A noted psychiatrist, Dr. Paul McHugh, who examined numerous late-term abortion files obtained during an investigation conducted by the Kansas Attorney General’s office, noted that not one of the files he examined met the legal requirement that mental health impairments be "substantial and irreversible."

McHugh determined that most late-term abortions were being done because women felt they could not attend a prom, concert or sporting event, or for other "trivial" social reasons, and not for any legitimate psychiatric diagnosis.

"The only motive possible for denying law enforcement access to the actual mental health diagnosis is to protect abortionists who are operating outside the law. Parkinson’s veto is virtually inviting illegal late-term abortions to continue in Kansas," Newman said. "With the new laws banning late-term abortions in Nebraska, and with LeRoy Carhart looking for a new location for his now illegal late-term abortion practice, this veto could cause Kansas to reassume the title as the Late-term Abortion Capital."

The bill, HB 2115, would also have allowed for families of women to sue abortion practitioners if they believed the abortion was done illegally.

It would have also codified the requirement that the second consenting physician needed for approval of late-term abortions be licensed in Kansas.

Kansans for Life was also urging Parkinson to sign HB 2115 or allow it to go into law without his signature.

"Our 1998 law was supposed to keep post-viable abortions banned (except for very dire circumstances) but it hasn’t been enforced," Kansans for Life said in an email to LifeNews.com before the veto. "Instead, according to official Kansas abortion stats, there have been 3,000 since then."

H.B. 2115 requires that state agencies honor the original legislative intent and mandate that abortionists give real, medical reasons for doing a post-viable abortion. It also gives women and their families standing to sue if they believe the woman received an illegal abortion.

KFL says getting the governor to sign the law is especially important as Nebraska-based abortion practitioner LeRoy Carhart determines what to do with his late-term abortion business that is facing new limits from the Nebraska legislature.

"Carhart of Nebraska (who still retains a Kansas medical license) said recently that a new law passed in Nebraska may cause him to move his late-term abortion clinic to another state, and Kansas is one he is considering," KFL says. "He formerly worked for George Tiller and is responsible for many of those 3,000 post-viable abortions mentioned above."

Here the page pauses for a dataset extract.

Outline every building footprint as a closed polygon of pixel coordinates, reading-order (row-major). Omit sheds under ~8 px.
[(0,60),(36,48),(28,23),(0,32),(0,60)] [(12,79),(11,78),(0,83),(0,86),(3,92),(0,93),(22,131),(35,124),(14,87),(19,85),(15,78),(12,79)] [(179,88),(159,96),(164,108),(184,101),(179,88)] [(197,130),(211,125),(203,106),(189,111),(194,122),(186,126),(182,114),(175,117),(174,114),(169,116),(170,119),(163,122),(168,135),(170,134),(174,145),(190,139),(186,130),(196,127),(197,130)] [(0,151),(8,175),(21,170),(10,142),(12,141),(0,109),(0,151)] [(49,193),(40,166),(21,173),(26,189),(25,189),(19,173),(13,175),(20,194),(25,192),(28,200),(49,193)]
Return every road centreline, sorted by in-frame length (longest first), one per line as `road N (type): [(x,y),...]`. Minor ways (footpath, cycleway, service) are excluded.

"He enjoyed the fact that while Kansas required reasons be given for post-viable abortions, that Kansas didn’t enforce that requirement the way it was intended by the legislature," KFL adds. "H.B. 2115 does. It mandates a medical reason be listed for post-viable abortions on state abortion report forms. The fact that something that simple could keep Kansas off Carhart’s relocation list shows just how illegal most, if not all, of those 3,000 post-viable abortions likely were."

The House approved HB 2215 83-36, one vote shy of a veto proof majority and the Senate approved the measure hours before the House on a 24-15 margin.

Mary Kay Culp, executive director of Kansans for Life, said her gorup would be working with legislators to attempt to override the veto.

This is the fifth year in a row the legislature has sent a similar bill to the governor’s desk attempting to stop late-term abortions and ensuring any done in the state follow current laws limiting them. Governor Kathleen Sebelius vetoed previous versions.

The current version of the bill also allows women to sue an abortion practitioner if they believe the late-term abortion was done for illegal reasons.